* [Görev A]: Kılıçdaroğlu'nun Kocaeli'deki STK toplantısında yaptığı konuşmayı iki cümleyle özetleyin.
* [Görev B]: Kılıçdaroğlu'nun Kocaeli'deki STK toplantısında yaptığı konuşmanın devamını, metindeki son cümleden sonra başlayarak yazın.

* [Verilen Metin]:
________________________________________

CHP GENEL BAŞKANI KEMAL KILIÇDAROĞLU, KOCAELİ’DE STK TOPLANTISINDA KONUŞTU

CHP GENEL BAŞKANI KEMAL KILIÇDAROĞLU, KOCAELİ’DE STK TOPLANTISINDA KONUŞTU
CHP GENEL BAŞKANI KEMAL KILIÇDAROĞLU, KOCAELİ’DE STK TOPLANTISINDA KONUŞTUCHP Genel Başkanı Kemal Kılıçdaroğlu, "Bir dem..

CHP GENEL BAŞKANI KEMAL KILIÇDAROĞLU, KOCAELİ’DE STK TOPLANTISINDA KONUŞTU

CHP Genel Başkanı Kemal Kılıçdaroğlu, "Bir demokrasi oylaması yapacağız. Ya demokrasiden yana tavrımızı alacağız veya tek adam rejiminden yana tavrımızı alacağız" dedi. 

Genel Başkan Kemal Kılıçdaroğlu’nun Kocaeli’de STK Toplantısında yaptığı konuşma şöyle:



Hepinize teşekkür ediyorum. Değerli arkadaşlarım, sevgili dostlarım, sevgili Gebzeliler, hepinize en içten selamlarımı, saygılarımı sunuyorum. Önümüzdeki süreçte bir anayasa değişikliği oylaması yapılacak. Baştan şunu ifade edeyim. Bir hükümet seçmiyoruz, bir parti seçmiyoruz, bir kişiyi seçmiyoruz, yani bir seçim yapmıyoruz. Sandığa gidiş nedenimiz, anayasada bir değişiklik yapıldı, anayasanın bazı maddeleri değiştirilmek isteniyor, parlamentoda yeterli çoğunluk sağlanamadığı için son kararı millet verecek, vatandaşlarımız verecek.

Dolayısıyla anayasa değişikliklerinin bir partiyle, bir kurumla, bir kişiyle ilgisi yok. Hangi partiden olursak olalım veya hiçbir partiden değil sade vatandaş olalım bu anayasa değişiklikleri hepimizi ilgilendiriyor. Milliyetçisini ilgilendirir, sosyal demokratını ilgilendirir, ülkücüsünü ilgilendirir, mütedeyyinini ilgilendirir, liberali ilgilendirir, hepimizi ilgilendiriyor. O zaman biz sandığa giderken nasıl oy kullanacağız? Niçin “Evet” diyeceğiz, niçin “Hayır” diyeceğiz. Bunu bütün vatandaşlarımın bilmesini istiyorum. Sandığa giderken, oy kullanırken bunu düşünerek, taşınarak, ölçerek, biçerek oy kullanmaları lazım.

________________________________________

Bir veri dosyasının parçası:
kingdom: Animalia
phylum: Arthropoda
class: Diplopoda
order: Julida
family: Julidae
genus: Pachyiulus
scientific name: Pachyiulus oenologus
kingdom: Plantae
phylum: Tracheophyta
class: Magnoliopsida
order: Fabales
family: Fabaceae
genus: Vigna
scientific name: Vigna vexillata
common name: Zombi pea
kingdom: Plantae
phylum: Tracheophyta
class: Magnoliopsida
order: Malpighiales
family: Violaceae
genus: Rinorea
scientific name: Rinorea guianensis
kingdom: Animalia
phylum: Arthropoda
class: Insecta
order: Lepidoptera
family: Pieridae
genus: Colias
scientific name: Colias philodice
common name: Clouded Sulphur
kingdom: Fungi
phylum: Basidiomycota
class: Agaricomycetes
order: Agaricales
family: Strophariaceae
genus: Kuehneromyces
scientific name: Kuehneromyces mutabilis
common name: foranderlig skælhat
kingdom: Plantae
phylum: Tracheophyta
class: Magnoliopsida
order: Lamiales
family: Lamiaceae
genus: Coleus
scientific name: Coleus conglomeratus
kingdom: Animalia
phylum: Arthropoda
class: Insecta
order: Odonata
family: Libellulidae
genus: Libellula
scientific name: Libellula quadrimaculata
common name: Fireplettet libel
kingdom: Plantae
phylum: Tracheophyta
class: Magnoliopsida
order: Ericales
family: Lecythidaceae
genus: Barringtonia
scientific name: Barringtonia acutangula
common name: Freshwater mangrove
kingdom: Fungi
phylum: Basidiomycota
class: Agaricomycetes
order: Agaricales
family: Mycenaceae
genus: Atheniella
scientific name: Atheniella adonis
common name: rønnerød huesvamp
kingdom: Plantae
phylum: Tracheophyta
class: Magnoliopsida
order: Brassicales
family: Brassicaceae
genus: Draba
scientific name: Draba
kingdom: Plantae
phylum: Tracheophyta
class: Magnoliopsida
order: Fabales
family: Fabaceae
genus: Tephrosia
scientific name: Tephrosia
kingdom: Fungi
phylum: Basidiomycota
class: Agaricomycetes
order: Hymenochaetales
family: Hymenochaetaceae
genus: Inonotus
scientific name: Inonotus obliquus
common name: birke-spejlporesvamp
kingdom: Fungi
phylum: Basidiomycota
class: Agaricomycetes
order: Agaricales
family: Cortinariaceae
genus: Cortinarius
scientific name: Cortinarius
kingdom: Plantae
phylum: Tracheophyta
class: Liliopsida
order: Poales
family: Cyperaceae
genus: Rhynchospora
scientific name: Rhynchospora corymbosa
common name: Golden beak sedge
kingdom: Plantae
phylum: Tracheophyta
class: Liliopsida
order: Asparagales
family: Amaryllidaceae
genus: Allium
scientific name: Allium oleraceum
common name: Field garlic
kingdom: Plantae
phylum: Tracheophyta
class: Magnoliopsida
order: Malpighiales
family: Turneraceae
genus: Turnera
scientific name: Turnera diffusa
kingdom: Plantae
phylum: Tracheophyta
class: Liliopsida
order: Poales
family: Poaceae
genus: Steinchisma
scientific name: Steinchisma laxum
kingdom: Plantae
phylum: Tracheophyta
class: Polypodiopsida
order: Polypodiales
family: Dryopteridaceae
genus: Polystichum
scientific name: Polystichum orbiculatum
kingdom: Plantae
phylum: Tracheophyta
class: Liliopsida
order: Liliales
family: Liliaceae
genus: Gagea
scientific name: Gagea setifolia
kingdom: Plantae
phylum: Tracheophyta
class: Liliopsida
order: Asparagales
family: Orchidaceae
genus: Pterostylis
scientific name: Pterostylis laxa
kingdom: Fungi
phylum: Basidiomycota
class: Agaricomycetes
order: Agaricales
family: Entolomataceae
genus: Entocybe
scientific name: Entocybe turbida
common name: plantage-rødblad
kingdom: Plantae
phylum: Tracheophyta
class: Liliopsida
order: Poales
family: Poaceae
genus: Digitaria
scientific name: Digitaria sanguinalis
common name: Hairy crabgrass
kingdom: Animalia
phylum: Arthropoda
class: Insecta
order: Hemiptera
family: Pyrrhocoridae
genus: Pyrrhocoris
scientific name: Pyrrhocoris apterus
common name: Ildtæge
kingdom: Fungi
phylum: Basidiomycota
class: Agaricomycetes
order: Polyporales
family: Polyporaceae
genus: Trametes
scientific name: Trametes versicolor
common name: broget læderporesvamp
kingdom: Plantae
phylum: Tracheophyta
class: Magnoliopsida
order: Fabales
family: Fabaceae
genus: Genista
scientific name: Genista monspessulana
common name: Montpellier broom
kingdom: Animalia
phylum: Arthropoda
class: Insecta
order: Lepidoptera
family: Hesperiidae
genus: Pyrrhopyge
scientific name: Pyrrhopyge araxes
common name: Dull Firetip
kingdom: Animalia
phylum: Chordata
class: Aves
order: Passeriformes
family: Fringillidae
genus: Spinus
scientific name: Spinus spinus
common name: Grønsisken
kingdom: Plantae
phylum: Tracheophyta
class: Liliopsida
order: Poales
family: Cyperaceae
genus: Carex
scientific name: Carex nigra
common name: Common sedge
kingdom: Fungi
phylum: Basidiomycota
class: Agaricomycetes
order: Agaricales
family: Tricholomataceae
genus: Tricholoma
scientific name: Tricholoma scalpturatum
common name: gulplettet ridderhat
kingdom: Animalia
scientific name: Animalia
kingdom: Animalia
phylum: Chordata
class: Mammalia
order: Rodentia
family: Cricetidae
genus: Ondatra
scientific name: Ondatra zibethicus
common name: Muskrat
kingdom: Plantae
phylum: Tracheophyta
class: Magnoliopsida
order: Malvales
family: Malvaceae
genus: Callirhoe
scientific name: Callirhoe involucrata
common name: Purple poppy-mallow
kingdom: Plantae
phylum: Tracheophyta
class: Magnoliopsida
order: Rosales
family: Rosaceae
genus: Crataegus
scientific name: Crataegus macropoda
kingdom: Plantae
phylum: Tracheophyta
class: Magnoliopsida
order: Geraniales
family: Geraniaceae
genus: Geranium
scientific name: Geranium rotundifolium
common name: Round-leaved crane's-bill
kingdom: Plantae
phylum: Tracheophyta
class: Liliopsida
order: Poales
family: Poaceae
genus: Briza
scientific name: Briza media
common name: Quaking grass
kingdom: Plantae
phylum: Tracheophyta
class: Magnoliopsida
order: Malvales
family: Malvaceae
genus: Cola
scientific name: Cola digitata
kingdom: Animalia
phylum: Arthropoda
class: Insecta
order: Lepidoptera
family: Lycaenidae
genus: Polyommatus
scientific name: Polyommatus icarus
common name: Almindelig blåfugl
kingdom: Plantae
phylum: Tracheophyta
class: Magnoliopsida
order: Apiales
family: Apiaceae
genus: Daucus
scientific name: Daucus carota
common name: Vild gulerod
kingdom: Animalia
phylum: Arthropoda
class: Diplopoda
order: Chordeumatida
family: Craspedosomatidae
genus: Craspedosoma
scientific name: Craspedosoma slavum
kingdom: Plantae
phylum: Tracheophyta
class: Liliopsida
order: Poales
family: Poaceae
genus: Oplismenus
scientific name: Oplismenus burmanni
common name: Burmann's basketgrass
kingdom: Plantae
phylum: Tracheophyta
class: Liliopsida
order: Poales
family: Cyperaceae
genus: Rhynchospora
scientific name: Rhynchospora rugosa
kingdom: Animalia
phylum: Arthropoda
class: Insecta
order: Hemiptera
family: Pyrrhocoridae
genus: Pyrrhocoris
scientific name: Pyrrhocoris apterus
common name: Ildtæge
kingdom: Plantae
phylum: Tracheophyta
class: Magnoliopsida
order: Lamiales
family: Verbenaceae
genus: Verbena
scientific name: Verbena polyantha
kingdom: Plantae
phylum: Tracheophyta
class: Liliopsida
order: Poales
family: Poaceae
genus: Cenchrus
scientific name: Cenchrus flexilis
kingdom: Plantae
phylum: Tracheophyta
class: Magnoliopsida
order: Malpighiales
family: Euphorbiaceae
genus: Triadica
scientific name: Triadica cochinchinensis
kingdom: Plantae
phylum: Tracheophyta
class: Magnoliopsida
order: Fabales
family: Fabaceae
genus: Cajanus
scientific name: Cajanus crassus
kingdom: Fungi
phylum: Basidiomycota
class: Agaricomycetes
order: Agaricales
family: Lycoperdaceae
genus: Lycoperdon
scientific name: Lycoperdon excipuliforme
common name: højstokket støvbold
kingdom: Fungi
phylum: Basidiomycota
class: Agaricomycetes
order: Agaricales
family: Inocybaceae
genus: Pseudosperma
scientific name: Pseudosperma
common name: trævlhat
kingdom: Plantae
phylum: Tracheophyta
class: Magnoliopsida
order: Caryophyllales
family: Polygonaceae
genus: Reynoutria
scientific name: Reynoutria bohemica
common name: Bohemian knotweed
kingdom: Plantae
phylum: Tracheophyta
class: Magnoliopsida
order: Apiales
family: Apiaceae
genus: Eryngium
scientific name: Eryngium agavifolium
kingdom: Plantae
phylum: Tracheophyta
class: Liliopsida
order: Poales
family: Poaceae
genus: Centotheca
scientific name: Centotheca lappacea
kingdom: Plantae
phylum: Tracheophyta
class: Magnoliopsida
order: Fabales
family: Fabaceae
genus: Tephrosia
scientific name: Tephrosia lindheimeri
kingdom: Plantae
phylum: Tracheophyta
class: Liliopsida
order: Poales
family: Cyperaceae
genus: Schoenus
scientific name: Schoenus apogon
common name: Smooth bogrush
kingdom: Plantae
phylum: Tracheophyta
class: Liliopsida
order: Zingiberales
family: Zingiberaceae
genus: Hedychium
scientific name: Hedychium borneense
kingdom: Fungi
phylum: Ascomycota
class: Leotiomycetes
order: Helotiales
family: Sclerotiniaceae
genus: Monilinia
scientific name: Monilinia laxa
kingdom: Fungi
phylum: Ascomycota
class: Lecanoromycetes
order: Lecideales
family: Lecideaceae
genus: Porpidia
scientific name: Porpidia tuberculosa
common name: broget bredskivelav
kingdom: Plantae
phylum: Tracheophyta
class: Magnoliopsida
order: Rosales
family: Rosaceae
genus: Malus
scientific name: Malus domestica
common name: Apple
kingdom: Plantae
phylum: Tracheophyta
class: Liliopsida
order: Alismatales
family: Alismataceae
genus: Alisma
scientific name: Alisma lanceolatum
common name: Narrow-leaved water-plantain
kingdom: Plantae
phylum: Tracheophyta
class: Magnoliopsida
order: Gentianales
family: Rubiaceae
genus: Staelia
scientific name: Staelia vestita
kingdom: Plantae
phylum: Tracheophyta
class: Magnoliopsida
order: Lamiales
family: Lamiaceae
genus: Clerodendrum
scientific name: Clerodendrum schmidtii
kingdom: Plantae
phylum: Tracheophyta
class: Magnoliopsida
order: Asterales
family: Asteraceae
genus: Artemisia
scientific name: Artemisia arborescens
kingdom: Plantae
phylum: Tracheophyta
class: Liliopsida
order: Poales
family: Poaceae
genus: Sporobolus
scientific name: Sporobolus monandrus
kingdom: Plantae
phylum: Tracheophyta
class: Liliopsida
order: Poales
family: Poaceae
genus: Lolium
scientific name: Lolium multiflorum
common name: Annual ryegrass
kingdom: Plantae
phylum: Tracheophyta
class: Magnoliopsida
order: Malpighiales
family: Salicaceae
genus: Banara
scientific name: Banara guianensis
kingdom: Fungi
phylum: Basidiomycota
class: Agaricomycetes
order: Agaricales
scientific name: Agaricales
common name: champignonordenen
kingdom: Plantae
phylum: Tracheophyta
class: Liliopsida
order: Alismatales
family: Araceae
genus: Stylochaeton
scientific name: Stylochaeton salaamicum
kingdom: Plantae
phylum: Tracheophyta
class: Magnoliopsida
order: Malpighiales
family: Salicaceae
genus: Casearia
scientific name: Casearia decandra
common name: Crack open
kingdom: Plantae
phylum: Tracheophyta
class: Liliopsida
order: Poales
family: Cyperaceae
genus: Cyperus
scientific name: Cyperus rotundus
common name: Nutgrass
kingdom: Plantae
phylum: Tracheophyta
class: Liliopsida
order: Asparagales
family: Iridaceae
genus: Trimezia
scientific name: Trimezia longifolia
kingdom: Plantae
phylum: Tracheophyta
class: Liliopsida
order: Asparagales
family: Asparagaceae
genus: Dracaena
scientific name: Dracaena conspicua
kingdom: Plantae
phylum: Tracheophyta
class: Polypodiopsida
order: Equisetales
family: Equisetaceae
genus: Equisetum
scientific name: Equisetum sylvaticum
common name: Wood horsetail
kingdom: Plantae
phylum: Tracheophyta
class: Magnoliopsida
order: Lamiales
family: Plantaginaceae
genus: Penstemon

________________________________________

* [Görev Çıktısı A]: CHP Genel Başkanı Kemal Kılıçdaroğlu, Kocaeli'deki STK toplantısında, yapılacak oylamanın bir hükümet, parti ya da kişi seçimi olmadığını, parlamentoda yeterli çoğunluk sağlanamadığı için anayasa değişikliğine dair son kararı vatandaşların vereceğini söyledi. Değişikliklerin hangi partiden olursa olsun herkesi ilgilendirdiğini belirterek vatandaşların neden "Evet" ya da "Hayır" diyeceklerini bilmelerini ve ölçüp biçerek oy kullanmalarını istedi.

* [Görev Çıktısı B]:
  
TÜRKİYE’DE REJİM DEĞİŞTİRİLMEK İSTENİYOR
Önce bir soru. Bu anayasa değişikliği bizim hangi sorunumuzu çözecek? Bu anayasa değişikliği bu ülkenin, bu memleketin, bu ülkede yaşayan vatandaşlarımızın hangi sorununu çözecek? Önce ona bakmamız lazım. İşsizlik sorununu çözecek mi? İşsizlik sorunuyla hiçbir ilgisi yok bu anayasa değişikliğinin. Ekonomide istikrar için bu anayasa değişikliğini yapıyoruz. Ekonomide istikrarı sağlayacak mı? Hiç ilgisi yok arkadaşlar. En ufak bir madde bile yok. Efendim büyüme hızımız yavaşladı büyüme hızını artırmak için yıllık yüzde 6, 7, 8 büyümek için anayasa değişikliği yapıyoruz. Büyüme hızımızı artıracak mı? Böyle bir şey yok, böyle bir düzenleme de yok. Bütün komşularla kavgalıyız. Bütün komşularla barışı sağlamak için bir düzenleme geliyor mu? Hiçbir düzenleme yok. Taşeron işçilerimiz var, taşeron işçilerin sorununu çözecek, onlara kadrolu işçi statüsü verilecek diye, biz bu anayasa değişikliğini getiriyoruz diye düşünen vatandaşlarım olabilir. Bu anayasa değişikliği taşeron işçinin sorununu çözecek mi? Onu da çözemez, mümkün değil, yok öyle bir şey. Bu anayasa değişikliği ekonomide istikrarı sağlayacak öyle mi? Ekonomide istikrarı sağlayacak hiçbir düzenleme de yok. O zaman soru şu; bu anayasa değişikliği bu memleketin bu kadar derdi varken, sorunu varken niye milletin gündemine geldi? Milletin derdi ne? Çocuğu işsiz iş bulmak istiyor. Esnafın sorunu var, derdini çözmek istiyor. Taksi şoförü derdi var sorununu çözmek istiyor. Memlekete turist gelmiyor, oteller sinek avlıyor o sorun çözülmesi lazım. Bunların hiçbirisiyle bu anayasa değişikliğinin ilgisi yok. Peki, bu anayasa değişikliği neden Türkiye’nin gündemine geldi? Bu anayasa değişikliğiyle Türkiye’de rejim değiştirilmek isteniyor. Demokratik parlamenter sistemden vazgeçelim, otoriter, tek adam rejimine geçelim diyorlar.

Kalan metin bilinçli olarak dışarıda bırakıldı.